◆ Excerpted text
= = =
In certain embodiments, hybridization is performed at low stringency, such as 6×SSPET at 37° C. (0.005% Triton X-100), to ensure hybridization, and then subsequent washes are performed at higher stringency (e.g., 1×SSPET at 37° C.) to eliminate mismatched hybrid duplexes. Successive washes may be performed at increasingly higher stringency (e.g., down to as low as 0.25×SSPET at 37° C. to 50° C.) until a desired level of hybridization specificity is obtained. Stringency can also be increased by addition of agents such as formamide. Hybridization specificity may be evaluated by comparison of hybridization to the test probes with hybridization to the various controls that may be present, as described below (e.g., expression level control, normalization control, mismatch controls, etc.).
In general, there is a tradeoff between hybridization specificity (stringency) and signal intensity. Thus, in a preferred embodiment, the wash is performed at the highest stringency that produces consistent results and that provides a signal intensity greater than approximately 10% of the background intensity. The hybridized array may be washed at successively higher stringency solutions and read between each wash. Analysis of the data sets thus produced will reveal a wash stringency above which the hybridization pattern is not appreciably altered and which provides adequate signal for the particular oligonucleotide probes of interest.
= = =
(Saved data entries)
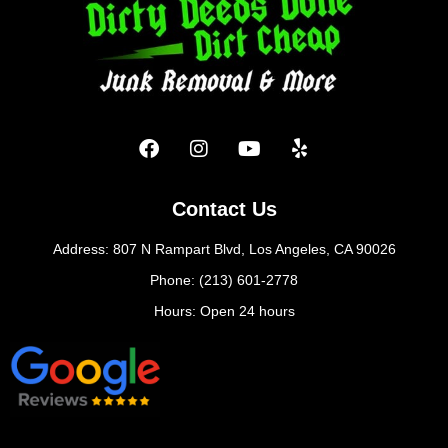
Contact Us
Address: 807 N Rampart Blvd, Los Angeles, CA 90026
Phone: (213) 601-2778
Hours: Open 24 hours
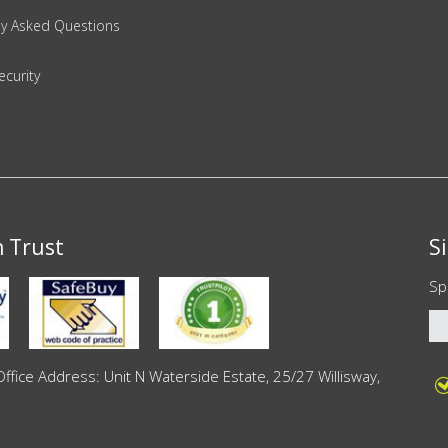
ly Asked Questions
ecurity
n Trust
S
Sp
ce Address: Unit N Waterside Estate, 25/27 Willisway,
= = =
◆ Exercise set
• A. In the excerpt on hybridization washes, why is hybridization carried out at low stringency while the washes that follow use higher stringency? Answer in one to three sentences.
• B. Write out the stretch of the excerpt on hybridization washes from "In general, there" through "probes of interest.".
• C. In the preferred embodiment described in the excerpt on hybridization washes, what signal intensity must the wash provide?
The rows have nothing to do with what is asked here.

◆ Solutions to the problems
• A. Hybridization is done at low stringency, such as 6×SSPET at 37° C., to ensure that hybridization takes place. The later washes use higher stringency, such as 1×SSPET at 37° C., to eliminate mismatched hybrid duplexes.

• B.
In general, there is a tradeoff between hybridization specificity (stringency) and signal intensity. Thus, in a preferred embodiment, the wash is performed at the highest stringency that produces consistent results and that provides a signal intensity greater than approximately 10% of the background intensity. The hybridized array may be washed at successively higher stringency solutions and read between each wash. Analysis of the data sets thus produced will reveal a wash stringency above which the hybridization pattern is not appreciably altered and which provides adequate signal for the particular oligonucleotide probes of interest.

• C. A signal intensity greater than approximately 10% of the background intensity.